Alguns pontos que ele destacou me fizeram refletir bastante e queria apenas menciona-los aqui:

- O psicopata seria (de maneira bem generalizada) uma pessoa absolutamente fria, que tem consciência da ilicitude do seu ato e o comete mesmo assim, para a satisfação dos seus próprios desejos.

- Se a condição do psicopata é, como afirmam alguns estudiosos, incurável, então a prisão não poderia cumprir em relação a ele a sua função de reeducação, isto é, não poderia recuperá-lo e devolvê-lo à sociedade de modo que ele não venha a cometer outro crime. Nesse caso, fica a dúvida sobre qual seria a maneira correta de tratá-lo (com uma prisão perpétua, proibida no Brasil?).
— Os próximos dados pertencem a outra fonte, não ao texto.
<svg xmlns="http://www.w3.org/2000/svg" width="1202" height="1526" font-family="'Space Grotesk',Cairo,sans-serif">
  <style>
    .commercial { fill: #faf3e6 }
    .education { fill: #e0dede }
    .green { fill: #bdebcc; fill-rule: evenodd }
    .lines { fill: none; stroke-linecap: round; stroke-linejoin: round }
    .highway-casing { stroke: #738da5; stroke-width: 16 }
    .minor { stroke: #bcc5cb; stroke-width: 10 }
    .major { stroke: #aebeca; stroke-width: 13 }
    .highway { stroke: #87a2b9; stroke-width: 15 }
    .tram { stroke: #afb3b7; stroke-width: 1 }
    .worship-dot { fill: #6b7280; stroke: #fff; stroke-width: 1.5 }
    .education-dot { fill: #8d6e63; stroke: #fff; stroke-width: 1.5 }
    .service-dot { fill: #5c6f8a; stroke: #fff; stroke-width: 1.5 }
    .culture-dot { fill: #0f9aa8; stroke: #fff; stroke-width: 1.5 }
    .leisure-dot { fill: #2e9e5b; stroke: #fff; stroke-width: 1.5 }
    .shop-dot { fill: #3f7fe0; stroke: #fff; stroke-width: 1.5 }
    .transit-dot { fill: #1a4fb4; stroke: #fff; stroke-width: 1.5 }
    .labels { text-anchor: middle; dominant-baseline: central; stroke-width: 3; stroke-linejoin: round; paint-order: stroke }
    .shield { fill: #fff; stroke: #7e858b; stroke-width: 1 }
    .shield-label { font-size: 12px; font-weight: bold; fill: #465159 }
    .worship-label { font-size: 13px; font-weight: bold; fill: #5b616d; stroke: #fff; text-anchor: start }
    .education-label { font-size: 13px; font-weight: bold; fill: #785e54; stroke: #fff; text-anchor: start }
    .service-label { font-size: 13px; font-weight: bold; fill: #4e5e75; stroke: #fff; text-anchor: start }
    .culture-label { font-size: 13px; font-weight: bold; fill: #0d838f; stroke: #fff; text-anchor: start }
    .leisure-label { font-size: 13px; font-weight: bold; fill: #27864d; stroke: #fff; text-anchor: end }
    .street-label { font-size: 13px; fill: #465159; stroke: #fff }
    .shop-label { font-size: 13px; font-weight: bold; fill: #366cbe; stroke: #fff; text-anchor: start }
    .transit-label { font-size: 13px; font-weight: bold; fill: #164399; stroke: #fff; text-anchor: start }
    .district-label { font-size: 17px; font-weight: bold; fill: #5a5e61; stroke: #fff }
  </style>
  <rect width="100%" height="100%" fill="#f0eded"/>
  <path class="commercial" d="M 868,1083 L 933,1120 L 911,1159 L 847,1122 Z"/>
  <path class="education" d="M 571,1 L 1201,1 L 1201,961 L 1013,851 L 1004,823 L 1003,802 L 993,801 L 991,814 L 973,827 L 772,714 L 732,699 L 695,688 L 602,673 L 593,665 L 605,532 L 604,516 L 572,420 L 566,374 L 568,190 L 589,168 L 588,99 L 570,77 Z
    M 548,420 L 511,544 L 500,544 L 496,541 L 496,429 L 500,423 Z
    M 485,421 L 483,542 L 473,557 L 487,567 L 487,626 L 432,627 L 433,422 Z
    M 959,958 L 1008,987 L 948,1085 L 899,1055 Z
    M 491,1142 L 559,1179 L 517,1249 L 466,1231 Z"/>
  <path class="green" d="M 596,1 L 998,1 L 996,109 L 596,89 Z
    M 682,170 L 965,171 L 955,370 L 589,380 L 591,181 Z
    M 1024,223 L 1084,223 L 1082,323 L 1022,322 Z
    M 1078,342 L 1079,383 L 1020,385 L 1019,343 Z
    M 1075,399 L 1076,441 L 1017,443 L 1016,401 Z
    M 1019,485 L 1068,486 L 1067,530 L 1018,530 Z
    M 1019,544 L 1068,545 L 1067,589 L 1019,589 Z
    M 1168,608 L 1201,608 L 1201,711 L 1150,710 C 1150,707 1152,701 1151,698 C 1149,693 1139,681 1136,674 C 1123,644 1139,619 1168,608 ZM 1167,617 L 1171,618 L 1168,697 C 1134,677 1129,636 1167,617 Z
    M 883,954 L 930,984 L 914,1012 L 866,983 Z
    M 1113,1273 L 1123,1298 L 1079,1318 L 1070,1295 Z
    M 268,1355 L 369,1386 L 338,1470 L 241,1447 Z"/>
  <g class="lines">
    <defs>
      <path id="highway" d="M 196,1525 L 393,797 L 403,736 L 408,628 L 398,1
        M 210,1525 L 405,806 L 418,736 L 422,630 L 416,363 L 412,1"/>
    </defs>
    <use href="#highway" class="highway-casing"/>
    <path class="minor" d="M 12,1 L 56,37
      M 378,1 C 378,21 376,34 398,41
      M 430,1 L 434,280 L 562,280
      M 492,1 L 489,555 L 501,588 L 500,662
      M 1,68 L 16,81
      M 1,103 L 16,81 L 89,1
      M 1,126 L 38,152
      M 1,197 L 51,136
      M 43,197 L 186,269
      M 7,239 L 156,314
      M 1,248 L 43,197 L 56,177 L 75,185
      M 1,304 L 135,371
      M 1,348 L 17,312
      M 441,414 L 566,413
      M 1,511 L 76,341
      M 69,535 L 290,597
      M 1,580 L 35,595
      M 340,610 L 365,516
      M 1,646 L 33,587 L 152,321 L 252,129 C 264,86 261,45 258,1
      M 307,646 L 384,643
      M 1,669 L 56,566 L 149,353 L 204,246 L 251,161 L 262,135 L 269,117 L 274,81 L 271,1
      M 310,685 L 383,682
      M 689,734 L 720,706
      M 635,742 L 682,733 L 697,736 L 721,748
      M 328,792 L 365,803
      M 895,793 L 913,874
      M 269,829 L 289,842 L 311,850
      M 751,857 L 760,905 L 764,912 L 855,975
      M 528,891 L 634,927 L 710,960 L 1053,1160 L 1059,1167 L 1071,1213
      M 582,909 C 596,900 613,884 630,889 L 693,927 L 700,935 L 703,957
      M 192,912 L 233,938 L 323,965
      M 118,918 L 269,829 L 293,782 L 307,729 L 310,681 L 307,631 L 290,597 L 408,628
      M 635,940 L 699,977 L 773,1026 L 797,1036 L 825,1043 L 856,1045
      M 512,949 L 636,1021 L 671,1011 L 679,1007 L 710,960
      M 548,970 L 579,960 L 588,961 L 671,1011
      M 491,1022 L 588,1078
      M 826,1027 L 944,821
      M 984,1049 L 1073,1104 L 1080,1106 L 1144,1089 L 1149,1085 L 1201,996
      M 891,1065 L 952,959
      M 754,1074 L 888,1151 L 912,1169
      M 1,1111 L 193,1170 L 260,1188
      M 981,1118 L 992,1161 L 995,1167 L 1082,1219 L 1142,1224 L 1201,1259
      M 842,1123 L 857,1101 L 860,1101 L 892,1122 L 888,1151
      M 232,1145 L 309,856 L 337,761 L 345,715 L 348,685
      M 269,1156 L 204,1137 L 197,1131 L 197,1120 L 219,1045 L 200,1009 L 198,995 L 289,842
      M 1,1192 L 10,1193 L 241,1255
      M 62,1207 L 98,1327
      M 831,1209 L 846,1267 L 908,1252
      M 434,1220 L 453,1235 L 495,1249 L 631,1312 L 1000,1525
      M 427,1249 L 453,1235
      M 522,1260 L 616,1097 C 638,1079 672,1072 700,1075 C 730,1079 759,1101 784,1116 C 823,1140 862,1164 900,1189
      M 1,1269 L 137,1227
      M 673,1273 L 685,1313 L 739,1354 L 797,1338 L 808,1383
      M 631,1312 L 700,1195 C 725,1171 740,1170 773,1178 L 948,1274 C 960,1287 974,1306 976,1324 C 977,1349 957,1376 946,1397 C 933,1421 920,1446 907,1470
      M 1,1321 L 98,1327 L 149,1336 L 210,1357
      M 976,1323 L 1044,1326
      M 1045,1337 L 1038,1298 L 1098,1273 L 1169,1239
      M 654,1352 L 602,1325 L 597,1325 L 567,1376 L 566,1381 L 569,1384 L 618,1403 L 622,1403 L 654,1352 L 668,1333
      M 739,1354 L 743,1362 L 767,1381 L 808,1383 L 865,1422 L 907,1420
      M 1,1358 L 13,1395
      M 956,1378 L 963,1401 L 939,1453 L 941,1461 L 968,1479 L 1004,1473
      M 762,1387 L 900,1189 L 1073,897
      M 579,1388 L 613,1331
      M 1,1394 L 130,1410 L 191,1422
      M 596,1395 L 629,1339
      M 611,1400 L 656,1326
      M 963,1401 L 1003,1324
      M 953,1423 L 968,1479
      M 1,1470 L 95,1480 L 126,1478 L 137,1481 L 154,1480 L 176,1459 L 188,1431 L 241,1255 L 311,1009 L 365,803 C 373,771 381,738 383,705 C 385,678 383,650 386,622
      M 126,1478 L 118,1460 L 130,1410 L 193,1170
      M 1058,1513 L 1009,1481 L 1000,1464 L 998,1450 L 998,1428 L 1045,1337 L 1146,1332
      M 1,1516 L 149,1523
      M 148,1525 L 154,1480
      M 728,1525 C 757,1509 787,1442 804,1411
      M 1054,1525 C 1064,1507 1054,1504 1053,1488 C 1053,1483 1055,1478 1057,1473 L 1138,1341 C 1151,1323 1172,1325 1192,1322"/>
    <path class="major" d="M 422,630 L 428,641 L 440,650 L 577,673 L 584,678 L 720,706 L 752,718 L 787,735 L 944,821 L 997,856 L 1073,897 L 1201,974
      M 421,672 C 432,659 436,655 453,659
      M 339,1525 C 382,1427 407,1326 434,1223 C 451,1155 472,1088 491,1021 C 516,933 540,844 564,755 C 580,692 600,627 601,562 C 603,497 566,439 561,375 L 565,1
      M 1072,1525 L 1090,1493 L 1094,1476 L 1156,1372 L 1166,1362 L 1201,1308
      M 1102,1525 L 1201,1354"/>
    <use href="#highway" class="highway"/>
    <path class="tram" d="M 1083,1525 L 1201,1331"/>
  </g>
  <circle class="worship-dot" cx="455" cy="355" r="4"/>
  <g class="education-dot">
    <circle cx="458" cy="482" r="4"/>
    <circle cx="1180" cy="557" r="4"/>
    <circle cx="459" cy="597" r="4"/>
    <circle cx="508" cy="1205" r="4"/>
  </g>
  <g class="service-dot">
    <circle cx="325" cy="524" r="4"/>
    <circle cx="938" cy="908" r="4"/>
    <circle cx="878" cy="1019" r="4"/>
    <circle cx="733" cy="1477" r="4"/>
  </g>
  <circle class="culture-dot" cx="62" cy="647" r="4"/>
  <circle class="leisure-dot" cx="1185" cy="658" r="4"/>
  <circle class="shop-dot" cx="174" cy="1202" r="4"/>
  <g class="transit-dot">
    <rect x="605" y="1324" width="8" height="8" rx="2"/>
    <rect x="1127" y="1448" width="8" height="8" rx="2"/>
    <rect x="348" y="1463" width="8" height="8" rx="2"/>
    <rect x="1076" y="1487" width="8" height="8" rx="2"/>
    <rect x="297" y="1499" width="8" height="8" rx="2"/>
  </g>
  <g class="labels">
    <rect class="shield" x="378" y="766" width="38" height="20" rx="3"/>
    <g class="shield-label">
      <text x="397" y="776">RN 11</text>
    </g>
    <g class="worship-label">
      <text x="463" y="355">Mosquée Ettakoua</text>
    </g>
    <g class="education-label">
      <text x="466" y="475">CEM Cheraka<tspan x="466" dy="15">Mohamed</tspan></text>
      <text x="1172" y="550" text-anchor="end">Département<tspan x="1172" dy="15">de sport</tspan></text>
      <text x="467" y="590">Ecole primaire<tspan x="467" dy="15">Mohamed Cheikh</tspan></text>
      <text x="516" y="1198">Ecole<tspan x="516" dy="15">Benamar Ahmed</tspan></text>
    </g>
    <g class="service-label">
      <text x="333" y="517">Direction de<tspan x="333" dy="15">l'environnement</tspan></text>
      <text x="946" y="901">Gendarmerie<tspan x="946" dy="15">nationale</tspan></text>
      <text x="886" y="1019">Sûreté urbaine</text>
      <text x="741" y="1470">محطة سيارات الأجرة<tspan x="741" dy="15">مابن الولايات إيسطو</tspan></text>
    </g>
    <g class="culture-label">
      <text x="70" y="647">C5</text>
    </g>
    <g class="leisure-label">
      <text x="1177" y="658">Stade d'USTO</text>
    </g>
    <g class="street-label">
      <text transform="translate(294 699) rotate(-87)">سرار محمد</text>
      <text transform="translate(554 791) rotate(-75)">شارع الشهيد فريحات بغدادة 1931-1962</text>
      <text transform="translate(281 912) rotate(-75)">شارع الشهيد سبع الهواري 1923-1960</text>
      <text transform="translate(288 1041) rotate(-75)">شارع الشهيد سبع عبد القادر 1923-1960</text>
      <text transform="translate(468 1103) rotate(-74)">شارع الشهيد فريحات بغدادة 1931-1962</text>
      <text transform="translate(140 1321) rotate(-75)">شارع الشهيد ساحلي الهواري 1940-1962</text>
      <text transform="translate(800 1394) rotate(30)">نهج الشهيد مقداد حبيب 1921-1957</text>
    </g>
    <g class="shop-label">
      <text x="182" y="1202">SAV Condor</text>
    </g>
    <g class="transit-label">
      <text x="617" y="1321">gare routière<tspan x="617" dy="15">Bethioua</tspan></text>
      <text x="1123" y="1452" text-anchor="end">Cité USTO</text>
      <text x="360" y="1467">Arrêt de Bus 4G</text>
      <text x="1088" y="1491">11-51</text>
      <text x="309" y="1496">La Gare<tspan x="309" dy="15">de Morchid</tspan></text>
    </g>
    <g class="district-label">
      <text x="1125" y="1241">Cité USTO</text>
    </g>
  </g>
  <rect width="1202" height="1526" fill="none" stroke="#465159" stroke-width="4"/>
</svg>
- Outra questão: Como identificar os diversos graus de psicopatia para que se possa verificar as soluções adequadas para cada caso? Existe um teste hoje, mas ainda há divergência sobre o assunto.

Fiquei pensando sobre isso, e especialmente dessa questão de não haver cura para esse disturbio, pois nesse caso, não consigo entender qual seria a finalidade da pena. Ainda tenho um pouco de dificuldade de assimilar o Direito Penal da maneira que muitas pessoas veem: como uma maneira simples e pura de punir (no melhor sentido de Vingança que a punição pode ter) os criminosos, mas não consigo imaginar que outra finalidade ele teria no caso de um disturbio que leva a pessoa a cometer crimes e que seja diagnosticado como incurável, porque afinal de contas, se isso é incurável, já é sabido desde o começo que a pessoa, ao ser libertada, voltará a cometer crimes.

Enfim, fica aqui para os leitores refletirem. (Mais Sobre Psicopatia: Wikipédia)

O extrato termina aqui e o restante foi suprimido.